- [TASK STATEMENT]: Pick out every line in the data below that contains the string "label", and copy each one.

(Annotation records)
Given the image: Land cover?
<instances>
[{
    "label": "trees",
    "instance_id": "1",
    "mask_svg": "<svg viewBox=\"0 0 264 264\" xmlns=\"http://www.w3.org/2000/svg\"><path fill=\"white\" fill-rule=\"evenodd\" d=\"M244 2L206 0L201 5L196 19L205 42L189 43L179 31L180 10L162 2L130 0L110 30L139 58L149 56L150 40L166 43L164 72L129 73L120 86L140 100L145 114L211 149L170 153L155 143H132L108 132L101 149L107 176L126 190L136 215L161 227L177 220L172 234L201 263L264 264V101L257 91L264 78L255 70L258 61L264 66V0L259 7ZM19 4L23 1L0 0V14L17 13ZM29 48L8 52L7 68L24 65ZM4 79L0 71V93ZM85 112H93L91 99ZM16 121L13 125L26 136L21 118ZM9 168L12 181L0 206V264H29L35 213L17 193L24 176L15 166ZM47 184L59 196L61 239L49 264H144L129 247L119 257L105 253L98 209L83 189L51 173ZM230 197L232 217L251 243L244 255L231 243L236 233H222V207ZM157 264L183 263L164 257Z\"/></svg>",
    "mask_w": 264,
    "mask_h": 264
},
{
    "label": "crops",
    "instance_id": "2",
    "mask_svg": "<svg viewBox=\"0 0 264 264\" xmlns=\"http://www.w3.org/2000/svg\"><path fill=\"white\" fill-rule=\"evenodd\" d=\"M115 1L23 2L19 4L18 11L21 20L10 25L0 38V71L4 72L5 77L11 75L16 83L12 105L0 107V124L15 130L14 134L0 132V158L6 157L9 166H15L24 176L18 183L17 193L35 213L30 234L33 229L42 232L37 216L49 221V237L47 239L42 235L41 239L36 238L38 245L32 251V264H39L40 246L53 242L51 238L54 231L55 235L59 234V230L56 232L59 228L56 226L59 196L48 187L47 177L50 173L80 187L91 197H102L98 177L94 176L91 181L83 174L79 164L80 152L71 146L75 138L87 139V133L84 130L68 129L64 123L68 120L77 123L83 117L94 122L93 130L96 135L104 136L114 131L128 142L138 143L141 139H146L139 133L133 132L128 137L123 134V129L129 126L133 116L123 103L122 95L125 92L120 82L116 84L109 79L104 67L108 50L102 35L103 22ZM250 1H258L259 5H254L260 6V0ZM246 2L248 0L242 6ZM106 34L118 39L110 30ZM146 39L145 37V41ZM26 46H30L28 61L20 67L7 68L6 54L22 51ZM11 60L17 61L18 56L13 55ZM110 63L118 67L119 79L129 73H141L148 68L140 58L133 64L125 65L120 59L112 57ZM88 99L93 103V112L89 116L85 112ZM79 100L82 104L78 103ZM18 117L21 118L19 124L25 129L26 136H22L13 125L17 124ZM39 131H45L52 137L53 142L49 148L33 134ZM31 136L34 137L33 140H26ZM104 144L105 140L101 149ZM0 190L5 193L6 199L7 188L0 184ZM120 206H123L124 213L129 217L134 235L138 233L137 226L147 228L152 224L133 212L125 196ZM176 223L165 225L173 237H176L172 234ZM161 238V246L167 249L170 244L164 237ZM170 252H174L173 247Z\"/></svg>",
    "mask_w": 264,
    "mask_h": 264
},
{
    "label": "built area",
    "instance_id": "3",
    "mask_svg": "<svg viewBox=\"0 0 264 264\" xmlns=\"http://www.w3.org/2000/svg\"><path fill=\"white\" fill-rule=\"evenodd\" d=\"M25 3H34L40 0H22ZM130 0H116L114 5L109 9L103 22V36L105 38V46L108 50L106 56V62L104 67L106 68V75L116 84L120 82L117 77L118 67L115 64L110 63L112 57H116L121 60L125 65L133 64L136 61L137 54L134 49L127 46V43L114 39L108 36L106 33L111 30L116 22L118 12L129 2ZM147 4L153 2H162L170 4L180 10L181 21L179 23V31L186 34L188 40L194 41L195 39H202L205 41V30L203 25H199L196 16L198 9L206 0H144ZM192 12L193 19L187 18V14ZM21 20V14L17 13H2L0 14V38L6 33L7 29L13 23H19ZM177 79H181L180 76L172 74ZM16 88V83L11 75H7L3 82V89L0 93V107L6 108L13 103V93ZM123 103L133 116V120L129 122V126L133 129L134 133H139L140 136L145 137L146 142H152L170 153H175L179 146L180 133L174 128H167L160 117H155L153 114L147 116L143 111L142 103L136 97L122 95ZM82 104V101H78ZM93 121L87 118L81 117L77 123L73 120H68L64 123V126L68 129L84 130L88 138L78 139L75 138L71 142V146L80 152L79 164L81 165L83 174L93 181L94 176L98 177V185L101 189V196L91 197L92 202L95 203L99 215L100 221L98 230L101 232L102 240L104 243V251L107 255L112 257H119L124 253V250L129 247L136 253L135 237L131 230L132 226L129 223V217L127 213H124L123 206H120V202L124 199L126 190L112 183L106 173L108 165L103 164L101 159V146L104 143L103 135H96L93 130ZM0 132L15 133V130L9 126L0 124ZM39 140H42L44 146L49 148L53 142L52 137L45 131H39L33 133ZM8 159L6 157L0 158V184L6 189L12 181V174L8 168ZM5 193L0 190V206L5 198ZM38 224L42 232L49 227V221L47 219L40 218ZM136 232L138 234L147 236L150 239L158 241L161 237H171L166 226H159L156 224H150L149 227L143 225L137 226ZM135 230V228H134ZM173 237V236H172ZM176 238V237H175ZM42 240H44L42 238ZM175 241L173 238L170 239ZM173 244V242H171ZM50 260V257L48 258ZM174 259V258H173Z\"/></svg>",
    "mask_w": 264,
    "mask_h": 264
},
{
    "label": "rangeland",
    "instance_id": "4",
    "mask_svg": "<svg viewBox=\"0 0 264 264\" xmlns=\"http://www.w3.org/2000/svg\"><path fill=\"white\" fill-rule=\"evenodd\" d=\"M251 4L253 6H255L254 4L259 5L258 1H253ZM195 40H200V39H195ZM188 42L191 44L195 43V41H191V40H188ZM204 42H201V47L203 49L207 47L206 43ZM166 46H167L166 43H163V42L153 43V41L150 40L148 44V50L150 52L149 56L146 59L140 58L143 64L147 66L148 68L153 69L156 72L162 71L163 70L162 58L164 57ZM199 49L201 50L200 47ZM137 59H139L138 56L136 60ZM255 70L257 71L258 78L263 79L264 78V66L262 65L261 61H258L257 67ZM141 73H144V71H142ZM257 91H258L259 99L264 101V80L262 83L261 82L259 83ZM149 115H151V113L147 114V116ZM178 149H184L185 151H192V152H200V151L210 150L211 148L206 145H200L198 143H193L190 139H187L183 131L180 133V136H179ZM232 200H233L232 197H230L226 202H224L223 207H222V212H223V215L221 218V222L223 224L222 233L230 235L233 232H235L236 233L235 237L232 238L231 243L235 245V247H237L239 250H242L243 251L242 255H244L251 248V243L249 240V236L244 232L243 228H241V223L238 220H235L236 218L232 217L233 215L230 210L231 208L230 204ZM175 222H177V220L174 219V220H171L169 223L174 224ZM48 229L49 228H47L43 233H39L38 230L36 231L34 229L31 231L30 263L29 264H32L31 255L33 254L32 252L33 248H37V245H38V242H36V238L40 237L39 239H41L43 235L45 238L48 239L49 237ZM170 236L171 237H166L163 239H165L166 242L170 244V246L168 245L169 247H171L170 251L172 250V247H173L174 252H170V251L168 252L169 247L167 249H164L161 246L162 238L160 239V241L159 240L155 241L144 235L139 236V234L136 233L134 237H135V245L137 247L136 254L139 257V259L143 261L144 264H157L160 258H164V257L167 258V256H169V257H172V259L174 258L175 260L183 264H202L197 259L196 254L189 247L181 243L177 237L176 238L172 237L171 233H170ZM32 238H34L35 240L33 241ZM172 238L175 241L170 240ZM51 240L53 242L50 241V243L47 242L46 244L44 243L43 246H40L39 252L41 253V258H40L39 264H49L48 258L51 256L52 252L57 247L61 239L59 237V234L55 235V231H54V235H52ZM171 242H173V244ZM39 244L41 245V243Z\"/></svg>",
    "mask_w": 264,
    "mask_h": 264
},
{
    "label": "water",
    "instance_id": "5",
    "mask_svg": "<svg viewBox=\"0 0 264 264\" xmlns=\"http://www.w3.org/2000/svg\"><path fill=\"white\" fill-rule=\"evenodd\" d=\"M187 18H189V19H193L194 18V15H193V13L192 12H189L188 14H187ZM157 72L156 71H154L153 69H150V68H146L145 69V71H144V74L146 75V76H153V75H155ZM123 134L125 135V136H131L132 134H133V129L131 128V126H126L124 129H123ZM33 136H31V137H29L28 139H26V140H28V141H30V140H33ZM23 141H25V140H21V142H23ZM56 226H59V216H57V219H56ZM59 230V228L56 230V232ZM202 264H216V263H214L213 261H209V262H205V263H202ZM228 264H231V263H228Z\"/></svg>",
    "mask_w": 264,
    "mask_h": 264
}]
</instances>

- [SOLUTION TO THIS PROBLEM]:
    "label": "trees",
    "label": "crops",
    "label": "built area",
    "label": "rangeland",
    "label": "water",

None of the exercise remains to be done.